Cardin Responds to Rollback of Birth Control Protections
“The president once again puts politics ahead of public health.”
BALTIMORE – U.S. Senator Ben Cardin (D-Md.) released the following statement Friday after the Trump Administration rolled back mandates on women’s health related to contraceptive coverage. The Patient Protection and Affordable Care Act (ACA) includes a provision that includes birth control as preventive health care, which health insurance plans must cover without any out-of-pocket costs. More than 62 million women have benefited from this provision that requires insurers to cover the full range of FDA-approved methods of contraception. Churches and other houses of worship are exempt from the requirement, and religiously affiliated employers and schools who cite religious objections to covering birth control are permitted to “opt-out” of including contraceptive coverage in the employees’ insurance plan.
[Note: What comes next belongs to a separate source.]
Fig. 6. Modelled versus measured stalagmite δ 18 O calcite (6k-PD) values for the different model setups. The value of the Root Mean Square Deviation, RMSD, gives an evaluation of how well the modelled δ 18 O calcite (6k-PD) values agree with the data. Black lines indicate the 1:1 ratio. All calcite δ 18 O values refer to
However, women may still get contraceptive coverage directly from their health insurance company.
“The Trump Administration’s shameful assault on women and women’s health care continues as the president once again puts politics ahead of public health,” said Senator Cardin. “Nearly nine in 10 women of reproductive age will use some form of contraception during their lifetime either for medical or family planning reasons. The Trump Administration’s move to immediately allow any employer to stop covering birth control in their health plans will have wide-ranging and negative repercussions. This change was unnecessary for anything other than political points, as the ACA already provided an opt-out remedy for employers with religious objections. This is an attack on women’s health, plain and simple.
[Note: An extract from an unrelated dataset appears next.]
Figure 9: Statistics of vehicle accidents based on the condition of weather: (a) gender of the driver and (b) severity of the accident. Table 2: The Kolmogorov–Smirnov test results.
“In Maryland, the Trump Administration’s interim final rule will cause confusion over the next few months until January 1, 2018 when the Maryland Contraceptive Equity Act takes effect. Like the District of Columbia and other states that wanted to protect women’s health, Maryland law protects access to contraceptive coverage. The state law prohibits co-payments for FDA approved contraceptives and bans prior-authorizations for long-acting contraceptives like IUDs, and allows women to receive six months of birth control pills at one time. It also requires insurance to cover over-the-counter emergency contraceptives, and prohibits out-of-pocket costs for men who have vasectomies. Health care is a human right, which is why the ACA included strong patient protections and a standard benefit package that would be available to all Americans regardless of where they live,” Senator Cardin added.
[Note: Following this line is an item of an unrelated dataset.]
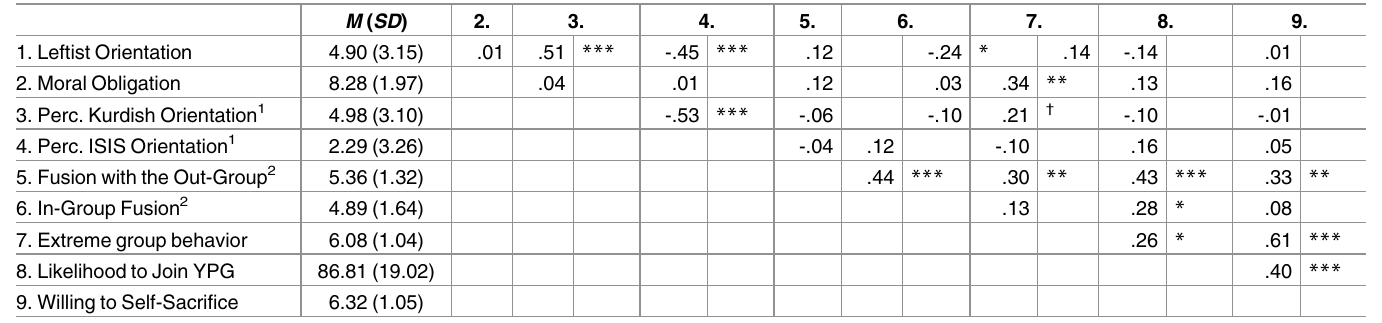
Table 6. Means, Standard Deviations and Correlations between variables in Study 4 are displayed.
Senator Cardin joined a congressional amicus brief for Zubik v. Burwell, which is available here. In May 2016, the Supreme Court remanded the case to the lower courts. “As Members of Congress and strong supporters of efforts to increase access to affordable birth control, we believe that the legislative history of the ACA makes clear that the law's contraceptive coverage benefit, and the current accommodation, advance Congress's goal of promoting public health and equality for women.”